# EXERCISE PROMPT
The response should contain every record, reproduced exactly.

Collected data
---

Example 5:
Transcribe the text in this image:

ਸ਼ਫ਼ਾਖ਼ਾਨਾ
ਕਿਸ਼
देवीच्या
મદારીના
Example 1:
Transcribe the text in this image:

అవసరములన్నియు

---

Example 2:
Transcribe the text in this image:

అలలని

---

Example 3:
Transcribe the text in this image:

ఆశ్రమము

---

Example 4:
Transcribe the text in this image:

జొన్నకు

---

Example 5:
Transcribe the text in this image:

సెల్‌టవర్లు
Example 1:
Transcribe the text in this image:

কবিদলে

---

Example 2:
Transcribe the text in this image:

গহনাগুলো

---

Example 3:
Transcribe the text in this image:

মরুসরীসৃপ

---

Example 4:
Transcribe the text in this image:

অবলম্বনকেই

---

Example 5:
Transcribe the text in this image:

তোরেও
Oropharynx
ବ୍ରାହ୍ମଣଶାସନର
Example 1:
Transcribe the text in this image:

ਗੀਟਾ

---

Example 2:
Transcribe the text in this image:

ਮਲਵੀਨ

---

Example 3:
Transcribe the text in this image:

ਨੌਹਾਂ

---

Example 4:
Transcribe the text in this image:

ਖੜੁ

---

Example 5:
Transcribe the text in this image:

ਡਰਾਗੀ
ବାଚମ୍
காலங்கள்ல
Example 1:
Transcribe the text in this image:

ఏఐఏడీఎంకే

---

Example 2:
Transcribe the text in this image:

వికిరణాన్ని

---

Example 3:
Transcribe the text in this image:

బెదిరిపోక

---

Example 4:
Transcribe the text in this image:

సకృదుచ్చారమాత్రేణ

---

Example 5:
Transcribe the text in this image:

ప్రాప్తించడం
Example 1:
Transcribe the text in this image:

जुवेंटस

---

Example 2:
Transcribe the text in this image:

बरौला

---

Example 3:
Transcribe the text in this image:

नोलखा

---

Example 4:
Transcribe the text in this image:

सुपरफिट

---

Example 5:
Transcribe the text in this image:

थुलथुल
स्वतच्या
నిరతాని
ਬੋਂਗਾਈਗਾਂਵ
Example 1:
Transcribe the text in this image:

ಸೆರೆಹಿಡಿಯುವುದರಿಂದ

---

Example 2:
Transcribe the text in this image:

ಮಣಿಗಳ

# PROBLEM SOLUTION
---

Example 5:
Transcribe the text in this image:

ਸ਼ਫ਼ਾਖ਼ਾਨਾ
ਕਿਸ਼
देवीच्या
મદારીના
Example 1:
Transcribe the text in this image:

అవసరములన్నియు

---

Example 2:
Transcribe the text in this image:

అలలని

---

Example 3:
Transcribe the text in this image:

ఆశ్రమము

---

Example 4:
Transcribe the text in this image:

జొన్నకు

---

Example 5:
Transcribe the text in this image:

సెల్‌టవర్లు
Example 1:
Transcribe the text in this image:

কবিদলে

---

Example 2:
Transcribe the text in this image:

গহনাগুলো

---

Example 3:
Transcribe the text in this image:

মরুসরীসৃপ

---

Example 4:
Transcribe the text in this image:

অবলম্বনকেই

---

Example 5:
Transcribe the text in this image:

তোরেও
Oropharynx
ବ୍ରାହ୍ମଣଶାସନର
Example 1:
Transcribe the text in this image:

ਗੀਟਾ

---

Example 2:
Transcribe the text in this image:

ਮਲਵੀਨ

---

Example 3:
Transcribe the text in this image:

ਨੌਹਾਂ

---

Example 4:
Transcribe the text in this image:

ਖੜੁ

---

Example 5:
Transcribe the text in this image:

ਡਰਾਗੀ
ବାଚମ୍
காலங்கள்ல
Example 1:
Transcribe the text in this image:

ఏఐఏడీఎంకే

---

Example 2:
Transcribe the text in this image:

వికిరణాన్ని

---

Example 3:
Transcribe the text in this image:

బెదిరిపోక

---

Example 4:
Transcribe the text in this image:

సకృదుచ్చారమాత్రేణ

---

Example 5:
Transcribe the text in this image:

ప్రాప్తించడం
Example 1:
Transcribe the text in this image:

जुवेंटस

---

Example 2:
Transcribe the text in this image:

बरौला

---

Example 3:
Transcribe the text in this image:

नोलखा

---

Example 4:
Transcribe the text in this image:

सुपरफिट

---

Example 5:
Transcribe the text in this image:

थुलथुल
स्वतच्या
నిరతాని
ਬੋਂਗਾਈਗਾਂਵ
Example 1:
Transcribe the text in this image:

ಸೆರೆಹಿಡಿಯುವುದರಿಂದ

---

Example 2:
Transcribe the text in this image:

ಮಣಿಗಳ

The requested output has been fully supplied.